Ok, let's take a breakdown of her philosophy. She believes that a married woman's job is to take care of children and run a home. She argues that juggling a full time job and children are not natural or good for a woman. She firmly believes in the "traditional" ideal of women being inferior to men. A woman's place is in the home, faithful and obedient. She has made the statement that the media is responsible for making women believe that we "must" work in order to survive, married or unmarried. She believes we are being fed images that convey marriage to be a negative, confining thing. These are just some of the ideas that she talks about, these are the few at which I chose to throw my opinion.
There are aspects of this idea that are nice. I would have loved to spend more time with my daughter, I would like to have more than a few hours a day with her. My parents have been married for 42 years. They raised my sister and I in a fairly traditional manner. Even though my mother worked and my father was forced into early retirement, they maintained the 1950's gender roles that Mrs. Venker is so fond of. My mother, sister and I did all the domestic tasks that kept the house clean and taken care of. My father did the supplemental tasks when mom was at work and everything that a man would do to maintain our home and land. My sister and I were taught the same things, passed on the same values. Consequently, she is a stay at home mom to three great children and I am a working mother and divorcee, on a new relationship path.
I don't know what kind of gilded cage she has lived in during her life, but it strikes me odd that a woman with such conservative ideas would bother with a college education and all the writing fame when she has young children at home. If the idea of a working mother is so bad, why did she do it? She strikes me as someone who lives in an affluent bubble who has never had to actually work for anything in her life. She comes across as someone who has never had to work to get by or to take care of her husband or family. I find it insulting that she would look condescendingly on those of us who have taken this road out of true necessity. Not every woman is blessed with a man with a career and the perfect bank account. She compares today's lifestyle with that of the 1970's. She made mention that the homes then were much smaller, that children didn't have access to the gadgets and entertainment items they have today.

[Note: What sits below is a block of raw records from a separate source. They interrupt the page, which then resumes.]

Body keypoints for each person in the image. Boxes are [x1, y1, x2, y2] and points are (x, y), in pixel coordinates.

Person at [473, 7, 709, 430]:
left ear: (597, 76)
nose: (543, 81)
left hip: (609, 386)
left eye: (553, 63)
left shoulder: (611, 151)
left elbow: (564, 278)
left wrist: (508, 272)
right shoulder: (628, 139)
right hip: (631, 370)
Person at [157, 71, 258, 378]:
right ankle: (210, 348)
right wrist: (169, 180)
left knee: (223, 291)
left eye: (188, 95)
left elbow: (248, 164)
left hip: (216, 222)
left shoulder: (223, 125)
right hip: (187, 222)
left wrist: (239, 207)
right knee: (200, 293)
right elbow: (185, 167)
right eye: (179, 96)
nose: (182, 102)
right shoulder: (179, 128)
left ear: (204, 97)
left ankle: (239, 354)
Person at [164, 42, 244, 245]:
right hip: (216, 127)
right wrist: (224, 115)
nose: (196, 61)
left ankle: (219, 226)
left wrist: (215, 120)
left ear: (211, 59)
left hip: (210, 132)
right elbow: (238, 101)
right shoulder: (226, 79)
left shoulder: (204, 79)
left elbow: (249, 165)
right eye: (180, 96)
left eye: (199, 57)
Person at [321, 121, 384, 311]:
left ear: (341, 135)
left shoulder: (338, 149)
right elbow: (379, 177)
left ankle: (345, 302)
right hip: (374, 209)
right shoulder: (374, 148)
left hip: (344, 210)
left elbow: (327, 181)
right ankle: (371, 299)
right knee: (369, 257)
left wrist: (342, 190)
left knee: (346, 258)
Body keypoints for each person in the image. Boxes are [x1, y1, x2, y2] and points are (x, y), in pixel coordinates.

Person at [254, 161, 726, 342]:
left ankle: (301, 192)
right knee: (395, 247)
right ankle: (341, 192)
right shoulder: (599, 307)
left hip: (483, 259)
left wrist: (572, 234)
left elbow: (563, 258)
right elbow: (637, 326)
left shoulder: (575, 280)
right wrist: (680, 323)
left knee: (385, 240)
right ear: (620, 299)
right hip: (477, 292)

Now, I can't speak for other women in the US, but I can say this for my own situation, there was not a choice when I went to work. We tried for the first year or so to have a one income household, it did not work. When I became pregnant, it wasn't planned, it was failed birth control. We didn't have gadgets or high class anything. We lived in apartments and rent houses, we shared one vehicle for years. We arranged our work schedules so that someone was home with the baby to save on daycare costs. Even my current relationship isn't so nicely padded that I might quit my job and stay home and play June Cleaver. We do own our home, we each have a nice vehicle and some fun things to make time pass. Do we have a huge home on a prime plot? No. We live in a nice, older home in an older neighborhood. Do we drive new, economical cars? No. We drive older, utilitarian vehicles that do what we need. Do I buy every latest toy and gadget for myself or my child? No. She has one game system that was given to her years ago and I have one used laptop and one that is a year old now. Our television is about 10 years old.
Mrs. Venker's ideas, as nice as they may be, are not fit for every woman. If she is truly so educated, she would realize that sometimes the notion of feminism isn't a chosen one. Sometimes it's a necessity. I am grateful that I was raised to believe that I could do and be anything. If I had never been told that who knows where I'd have ended up. I am proud of what I've accomplished and how hard I work. I am happily unmarried, living in a working home with a man who does not try to rule me or hold me under his thumb. I do not believe either sex is superior to the other. I believe we are equal. Without one you cannot have the other.
I believe Mrs. Venker to be a very blind, closed-minded woman who has been sheltered from the real working world. All she knows are the two extremes: either the single mother, or the perfect wife. I find her life and her work to be in direct opposition with her message. Why does a stay at home mom need a college degree? Where there are aspects of her message that I understand, I do not agree with the view. It's unrealistic and rather insulting to those of us who are holding up our end, doing the best we can with what we've been given. It's nice pipe dream to believe that anyone can plan their life and it actually go as planned.
Good luck with that Mrs. Venker, sounds like you've got us nontraditional broads all figured out.